Fooled another one with my squirrel tail decoy. I just fasten a sq. tail on small stick in the open and then run a light mono. line back to where your hid, if they hang up give it a couple wiggles. Sometimes they do not stop but they will look back after they get fooled. I use an old Rem. 223 Never lost one if they get hit.


----------



## GREENCOUNTYPETE (Jul 25, 2006)

how far back is your hide from the tail ?

there is nothing wrong with 223


----------



## 1shotwade (Jul 9, 2013)

My fav. is the Savage 24V in 223/20. Stop'm stand'n and stop'm runn'n! Devastating in the right hands!


Wade


----------



## alleyyooper (Apr 22, 2005)

I like my 220 Swift. Use a battery clock movement bend a wire to hang the squirrel tail from and it will keep wiggling till you turn the switch off or the battery goes dead.

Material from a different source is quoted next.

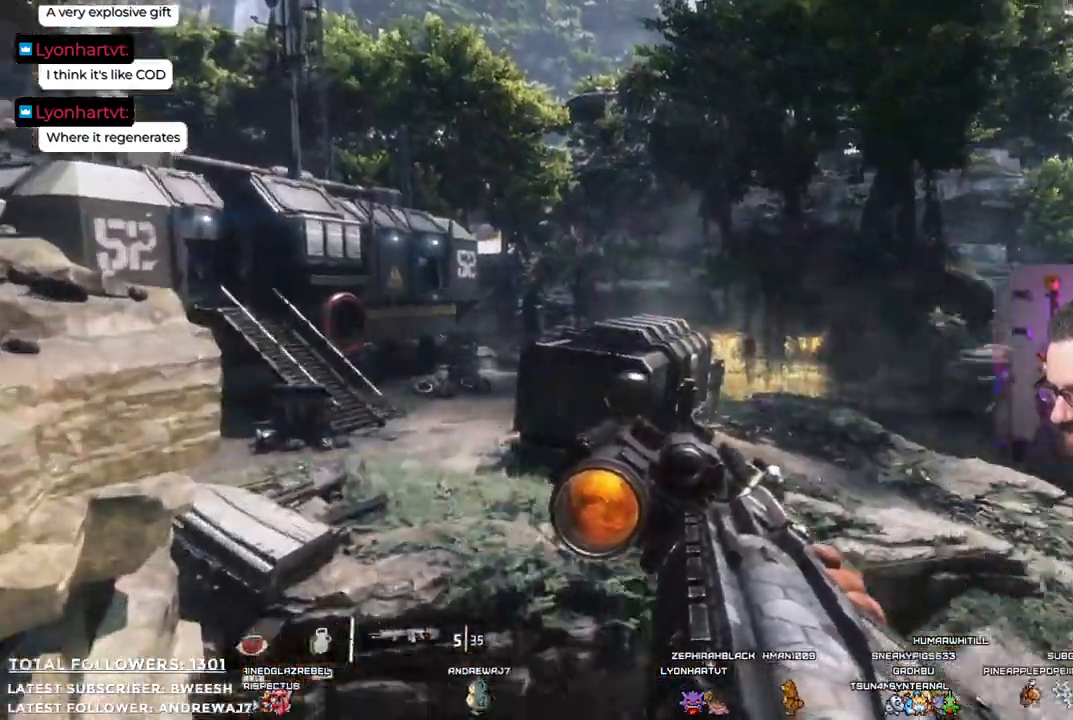
{"buttons": ["L2"], "left_stick": "center", "right_stick": "up", "events": [[184, "L2", "down"], [234, "right_stick", "up"], [334, "right_stick", "center"], [501, "right_stick", "up"]]}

They even sell some thing like that, I believe called the Mojo rabbit.
http://www.ebay.com/bhp/mojo-critter-predator-decoy

http://buckingtheodds.com/coyote-hunting-tips/using-a-mojo-critter-decoy-coyote-hunting-tips/


 Al


----------



## charliesbugs (Feb 25, 2007)

As to how far I set, I try to put it off to the right about 50/75 yards as I shoot left handed and works for me better but either side as you never know which way they may come from. I call small woods and thickets so pretty well know where they may be. I still use an old cheap electronic bird scream ,fawn bleat and rubber band rabbit mouth call


----------



## Plow Boy (Jan 1, 2004)

Do you get better results at night or day light hrs.?


----------



## alleyyooper (Apr 22, 2005)

Some states don't allow night hunting for coyotes. When using a decoy I thing the day lite hours would be best. All we have been doing is day lite for about 4 years now.


 Al


----------